__Tasks and exercises__:
**1)** Decide whether each statement agrees with the forum thread. Answer yes or no for each and quote the exact words from the thread that settle it.
(a) Kay in Gtown says that fulfillment comes once you arrive at a single destination.
(b) Kay in Gtown attributes the shared quote to Dr Howard Thurman.
(c) Garfield suggests having alone time while keeping the support of the people around you.
**2)** Answer these questions from the forum thread, one per line:
(a) What age does the writer of the first post say they hit earlier this year?
(b) How many replies had appeared by the time Kay in Gtown submitted a reply?
(c) What period did Garfield mean instead of "200' s"?
**3)** Carry on the forum thread from the point where it stops.

__Selected passage__:
* * * *
After hitting 39 earlier this year, I actually stumbled upon something that has changed my life, which makes me extremely happy and peaceful for the first time in my entire life. My family is giving me the time and space to pursue this and as a result we are all a much happier family.

Reply to C
Posted by: Confused | 2009/09/23

Thanks CS

I think I need to go home and think about this a bit. From what has been said here, I feel that maybe it' s okay to do what I want to do, without changing anything in my life, and if the people in my life can' t deal with it, then I should just let them be, and focus on myself. I' m tired of trying to keep everyone else happy, if I' m not happy myself.

Reply to Confused
Posted by: Confused | 2009/09/23

Kay in Gtown. Something you said hit home. Thank you :)

Reply to Confused
Posted by: Kay in Gtown | 2009/09/23

Wow, there were no replies when I started typing my reply, and by the time I submitted, there were 5!
Like I said, we' re everywhere... :)

Reply to Kay in Gtown
Posted by: Kay in Gtown | 2009/09/23

Every decade or so, me too...
My bookshelf groans with books on this subject. Seems we are far from alone in that yearning for meaning, and hunger for fulfilment. Get googling and you' ll drown in hits... and you' re very likely to find at least one thing that sparks something deep within you, to build on.

One thing I learnt: it' s not a ' there'  you get to, and then you' re fulfilled. As soon as you reach ' there' , that ' there'  becomes a ' here'  and you yearn for another ' there' . It remains a journey, but at least an interesting and fulfilling one.

And lastly a quote I WISH I had found in my teens: " Don' t ask yourself what the world needs. Ask yourself what makes you come alive, and then go do that. Because what the world needs, is people who have come alive."  (Dr Howard Thurman)

Fellow traveller, you' re in good company. We' re everywhere. :)

Reply to Kay in Gtown
Posted by: Garfield | 2009/09/23

Oops, meant 2000' s (as in this millenium)

Reply to Garfield
Posted by: Garfield | 2009/09/23

Why does it have to be so extreme (running away from everyone vs being all alone)?!

Why cant you have alone time thats set aside for yourself and then still have the support &  love of people around you?

Nothing wrong with a bit of grey inbetween the black &  white ... have you not heard that grey is the new " black"  in the 200' s :-)
* * * *
__Dataset__:
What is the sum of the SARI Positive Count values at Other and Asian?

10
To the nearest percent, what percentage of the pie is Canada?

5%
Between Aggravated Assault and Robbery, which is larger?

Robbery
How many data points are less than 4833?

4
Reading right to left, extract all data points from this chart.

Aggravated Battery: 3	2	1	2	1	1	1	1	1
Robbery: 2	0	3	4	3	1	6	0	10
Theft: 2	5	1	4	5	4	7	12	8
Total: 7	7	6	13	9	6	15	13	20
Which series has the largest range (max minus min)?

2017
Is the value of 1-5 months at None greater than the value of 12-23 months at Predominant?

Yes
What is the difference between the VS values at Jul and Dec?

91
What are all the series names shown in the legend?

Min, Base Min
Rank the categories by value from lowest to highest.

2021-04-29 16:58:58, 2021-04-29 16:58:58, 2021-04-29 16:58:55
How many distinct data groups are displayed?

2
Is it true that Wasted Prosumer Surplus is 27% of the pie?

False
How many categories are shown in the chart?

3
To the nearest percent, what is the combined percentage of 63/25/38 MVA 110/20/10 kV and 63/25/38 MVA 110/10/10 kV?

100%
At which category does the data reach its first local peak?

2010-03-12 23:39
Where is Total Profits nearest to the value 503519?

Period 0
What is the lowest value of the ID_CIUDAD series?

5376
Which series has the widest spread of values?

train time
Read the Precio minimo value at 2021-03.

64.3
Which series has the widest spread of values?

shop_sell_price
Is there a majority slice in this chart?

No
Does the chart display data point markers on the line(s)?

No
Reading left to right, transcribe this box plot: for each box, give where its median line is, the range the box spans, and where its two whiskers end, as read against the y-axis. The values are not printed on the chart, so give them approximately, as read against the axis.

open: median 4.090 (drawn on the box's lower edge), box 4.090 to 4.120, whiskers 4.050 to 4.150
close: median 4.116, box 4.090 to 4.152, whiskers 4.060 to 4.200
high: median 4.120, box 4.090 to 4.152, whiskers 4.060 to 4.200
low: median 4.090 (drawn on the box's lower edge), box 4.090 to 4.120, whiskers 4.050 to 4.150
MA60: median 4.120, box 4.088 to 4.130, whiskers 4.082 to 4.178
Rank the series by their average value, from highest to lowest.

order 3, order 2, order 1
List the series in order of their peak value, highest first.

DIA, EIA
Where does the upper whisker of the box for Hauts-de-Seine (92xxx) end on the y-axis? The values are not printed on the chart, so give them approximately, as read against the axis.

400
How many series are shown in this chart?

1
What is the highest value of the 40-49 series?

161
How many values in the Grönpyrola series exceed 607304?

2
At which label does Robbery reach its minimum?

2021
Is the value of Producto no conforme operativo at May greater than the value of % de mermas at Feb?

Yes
* * * *
__Solved problems__:
**1)**
(a) No: "It remains a journey, but at least an interesting and fulfilling one."
(b) Yes: "(Dr Howard Thurman)"
(c) Yes: "set aside for yourself and then still have the support"

**2)**
(a) 39
(b) 5
(c) The 2000s, as in this millennium

**3)**
Reply to Garfield
Posted by: Confused | 2009/09/23

You know, Garfield, I love the little things. I’ m such a passionate person, and get lost in life’ s little pleasures. The problem is that the people in my life can’ t deal with that part of me. It’ s too much for them. And this is when I start to feel like there’ s something missing, maybe because I’ m being denied what I want. I feel held back. I want to run away from all the people in the world, but I' m dead scared of being alone.

Confused

Reply to Confused
Posted by: Garfield | 2009/09/23

Read Viktor Frankl' s ' Man' s Search for Meaning'  ... it helped me immensely when I was stuck in a perpetual groundhog of day of thinking ' there' s got to be more to life than this' 

... Just be warned, I think all the Hollywood bull out there conditions us into believing that there will be some mammoth lightening bolt, that striking epiphany ...
But, more often than not (or at least that I have found) it' s simply not that big. It' snearly always in the detail.

Life, to me, is about finding meaning in the everyday little things. And when you get accustomed to actually thinking about and experiencing the little things, that' s when they become real and meaningful - not Hollywood Big, but " you individual"  big!

Best wishes with ' your quest'  :-) I hope you find what you are looking for ... or better yet, always appreciate the experience of searching for it!!!

Garfield

Reply to Garfield
Posted by: Rick | 2009/09/23

If I didnt know better I would think you were my ex wife posting here. She is exactly how you describle yourself and all I can say is that Im sorry that you have to go through this and please consider those around you like your family, husband/wife/children. If you dont get help you will cause havoc in their lives.
Ive lived with my ex for 10 years and it was hell.